You might not have heard of the short-lived NBC drama Kings. It’s a modern retelling of the rise of David from humble Goliath-slayer to majestic ruler, but that’s not important. What’s important is the sheer pleasure of seeing a world much like our own, in terms of technology and culture, that’s geopolitically stuck in the Old Testament. Picture The West Wing, but with the lovably presidential Martin Sheen replaced by a ruthless, theocratic dictator, King Silas, brilliantly portrayed by Ian McShane.

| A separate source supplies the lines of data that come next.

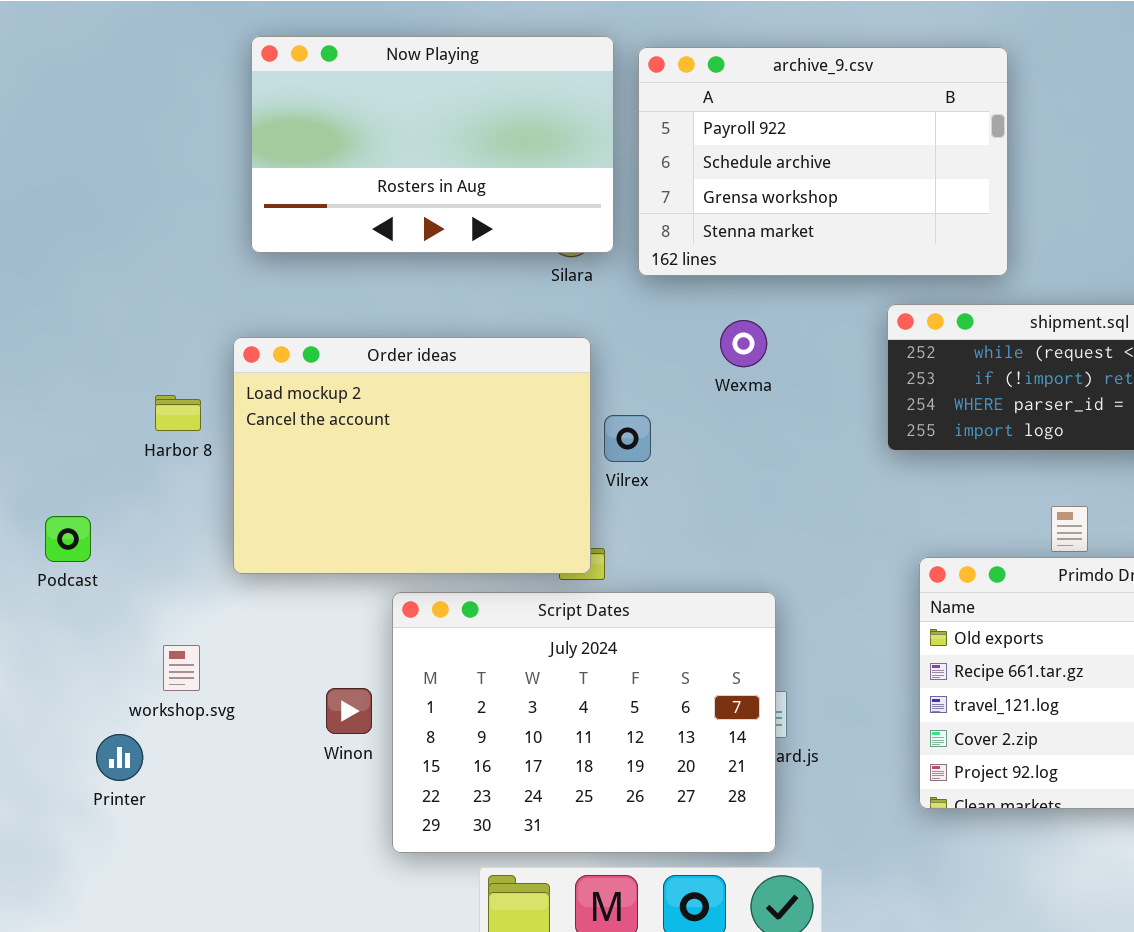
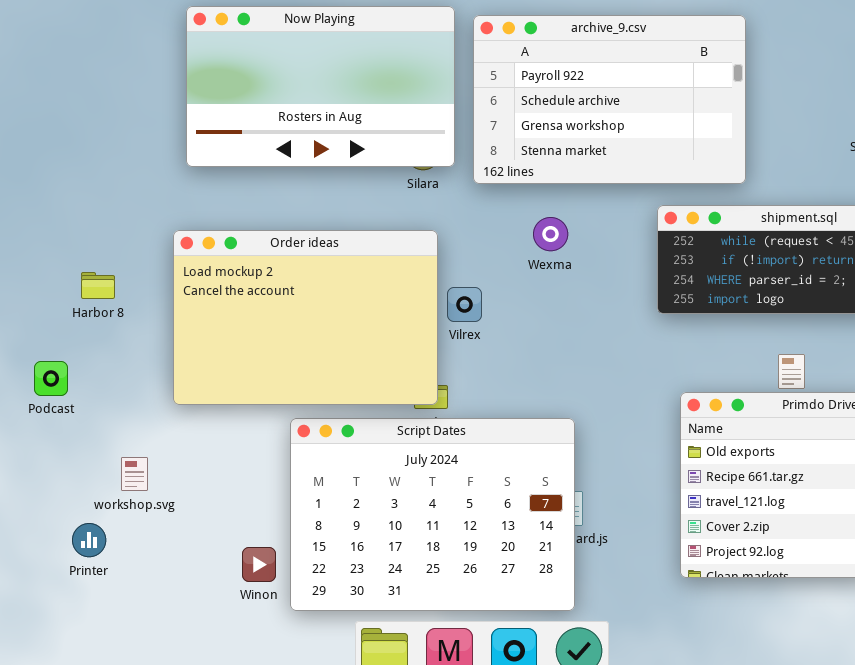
Harbor 8: [155,395,201,431] -> [81,272,115,299], moved
Winon: [326,688,372,734] -> [242,547,276,582], moved

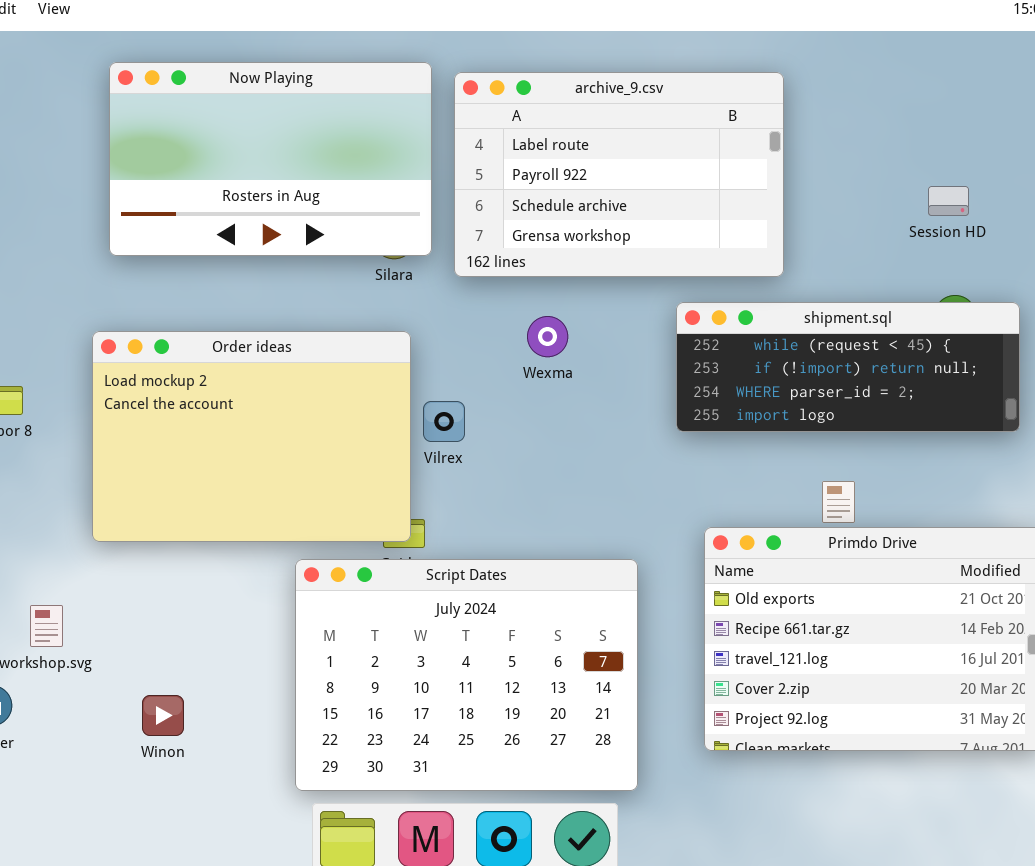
archive_9.csv: [473,15,746,184] -> [454,72,784,277], scrolled up 1 row
Script Dates: [290,418,575,611] -> [295,559,638,791], moved
Winon: [242,547,276,582] -> [142,695,184,736], moved

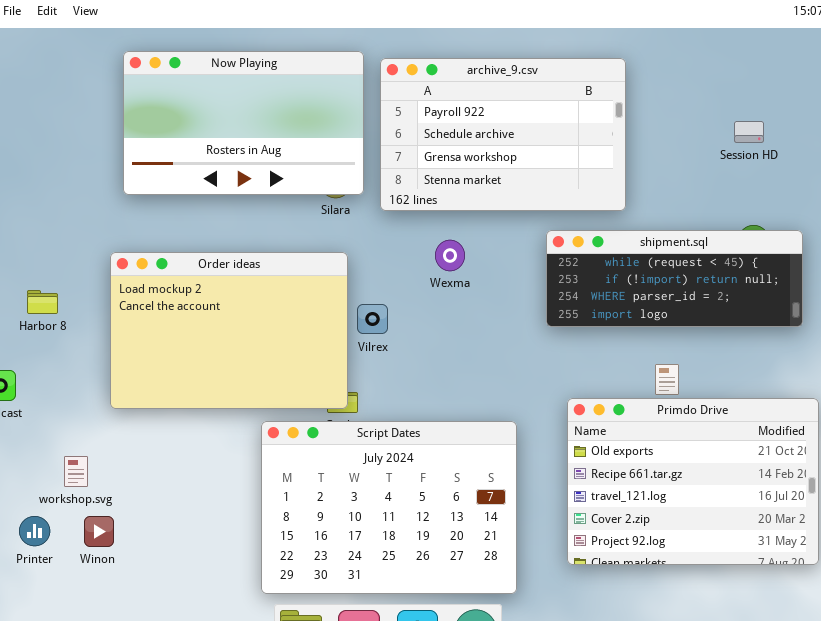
archive_9.csv: [454,72,784,277] -> [380,58,626,211], scrolled down 1 row
Session HD: [928,186,969,216] -> [734,121,764,143], moved
Winon: [142,695,184,736] -> [84,516,114,547], moved

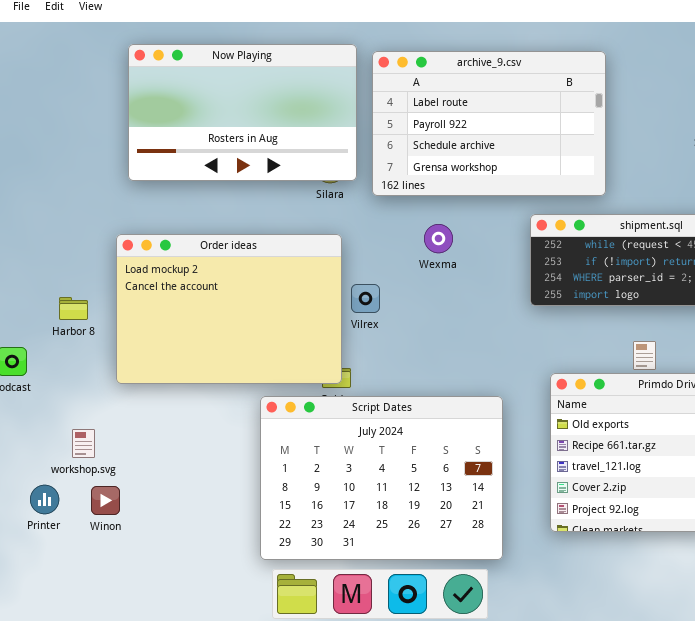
archive_9.csv: [380,58,626,211] -> [372,51,606,196], scrolled up 1 row
Harbor 8: [27,290,58,314] -> [59,297,88,320], moved

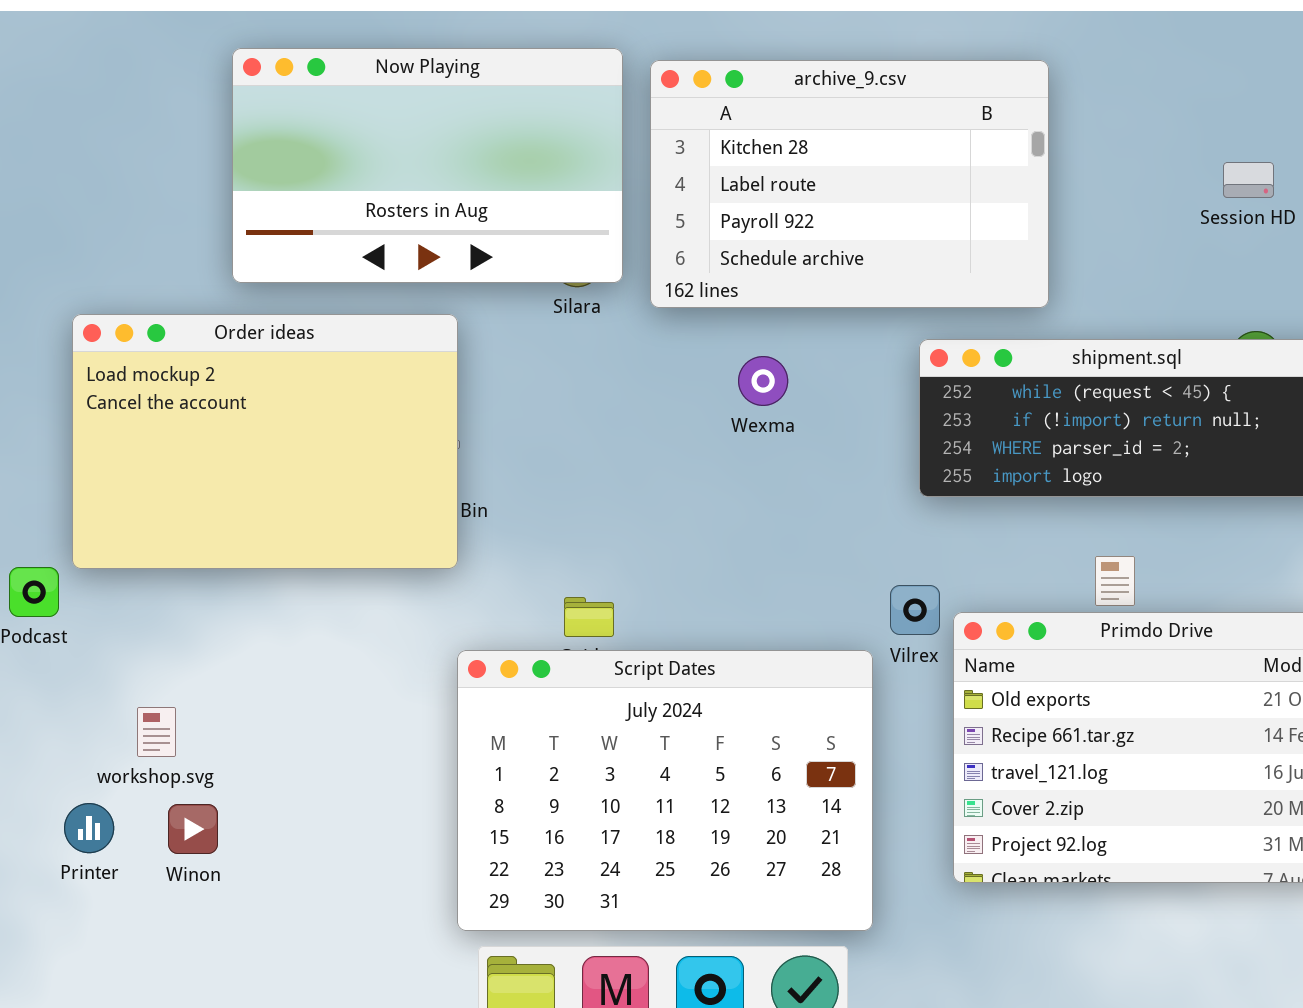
archive_9.csv: [372,51,606,196] -> [650,60,1049,308], scrolled up 1 row
Order ideas: [116,234,342,384] -> [72,314,458,569], moved
Vilrex: [351,284,380,313] -> [890,585,940,635], moved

As with Deadwood, Ian McShane alone makes the series worth watching. But there’s something else that struck me after a few episodes. If there is a message to the series, it’s this: Everyone loves King Silas for the occasional mercy that he shows. (Most acutely, we learn in episode six that there’s an annual holiday, “Judgment Day,” on which the king hears exactly ten appeals from the lower courts.) To us, the sophisticated, democracy-loving viewers, this is obviously absurd: Why should the king get credit for rectifying injustices that he merely restrains himself from committing? And yet, any government, even an elected one, is subject to this same paradox. Having an unquestionable king is just the extreme case.
I can’t say for sure whether King Silas is intended to be the complex, conflicted, sinister yet sympathetic personification of “Big Government.” But it’s certainly possible to interpret him that way. Ayn Rand could learn a thing or two from Kings.